Evaluation of Interactive Machine Learning Systems
This work addresses the problem of evaluating co-adaptive human-machine systems for researchers and practitioners in interactive ML, but it is incremental as it builds on existing validation methods.
The paper tackles the challenge of evaluating interactive machine learning systems by proposing a dual validation approach combining algorithm-centered analysis and human-centered evaluation, using a visual analytics application as an example to illustrate how this addresses the 'black-box' effect.

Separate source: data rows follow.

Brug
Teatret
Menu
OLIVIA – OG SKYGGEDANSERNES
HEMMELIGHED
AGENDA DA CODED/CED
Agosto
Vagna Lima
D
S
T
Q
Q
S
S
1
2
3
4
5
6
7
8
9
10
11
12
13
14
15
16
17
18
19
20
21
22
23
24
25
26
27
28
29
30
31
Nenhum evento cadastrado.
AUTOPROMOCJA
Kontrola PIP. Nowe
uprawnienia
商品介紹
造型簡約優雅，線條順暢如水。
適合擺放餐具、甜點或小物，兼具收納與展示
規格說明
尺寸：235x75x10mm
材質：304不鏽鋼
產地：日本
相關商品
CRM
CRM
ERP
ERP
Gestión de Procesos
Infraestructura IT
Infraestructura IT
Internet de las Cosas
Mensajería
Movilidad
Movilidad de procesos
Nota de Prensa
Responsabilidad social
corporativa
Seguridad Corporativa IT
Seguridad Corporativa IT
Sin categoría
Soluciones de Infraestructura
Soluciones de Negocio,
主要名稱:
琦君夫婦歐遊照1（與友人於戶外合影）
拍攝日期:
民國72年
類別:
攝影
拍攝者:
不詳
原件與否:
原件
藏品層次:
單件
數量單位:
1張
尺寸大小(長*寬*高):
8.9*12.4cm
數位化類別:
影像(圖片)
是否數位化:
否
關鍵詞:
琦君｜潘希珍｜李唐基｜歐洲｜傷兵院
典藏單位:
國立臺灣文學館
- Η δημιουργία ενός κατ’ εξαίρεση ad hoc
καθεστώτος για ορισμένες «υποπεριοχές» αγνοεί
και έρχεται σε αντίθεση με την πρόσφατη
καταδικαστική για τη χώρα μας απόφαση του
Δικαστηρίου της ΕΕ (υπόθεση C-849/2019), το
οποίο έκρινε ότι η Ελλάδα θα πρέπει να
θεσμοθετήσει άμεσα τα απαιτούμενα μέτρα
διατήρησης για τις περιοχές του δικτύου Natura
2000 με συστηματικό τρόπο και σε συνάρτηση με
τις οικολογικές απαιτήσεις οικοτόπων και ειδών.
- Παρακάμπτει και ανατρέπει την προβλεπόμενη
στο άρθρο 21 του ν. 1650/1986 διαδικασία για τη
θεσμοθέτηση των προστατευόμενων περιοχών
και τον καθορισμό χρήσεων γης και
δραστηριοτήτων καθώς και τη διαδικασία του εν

The evaluation of interactive machine learning systems remains a difficult task. These systems learn from and adapt to the human, but at the same time, the human receives feedback and adapts to the system. Getting a clear understanding of these subtle mechanisms of co-operation and co-adaptation is challenging. In this chapter, we report on our experience in designing and evaluating various interactive machine learning applications from different domains. We argue for coupling two types of validation: algorithm-centered analysis, to study the computational behaviour of the system; and human-centered evaluation, to observe the utility and effectiveness of the application for end-users. We use a visual analytics application for guided search, built using an interactive evolutionary approach, as an exemplar of our work. Our observation is that human-centered design and evaluation complement algorithmic analysis, and can play an important role in addressing the "black-box" effect of machine learning. Finally, we discuss research opportunities that require human-computer interaction methodologies, in order to support both the visible and hidden roles that humans play in interactive machine learning.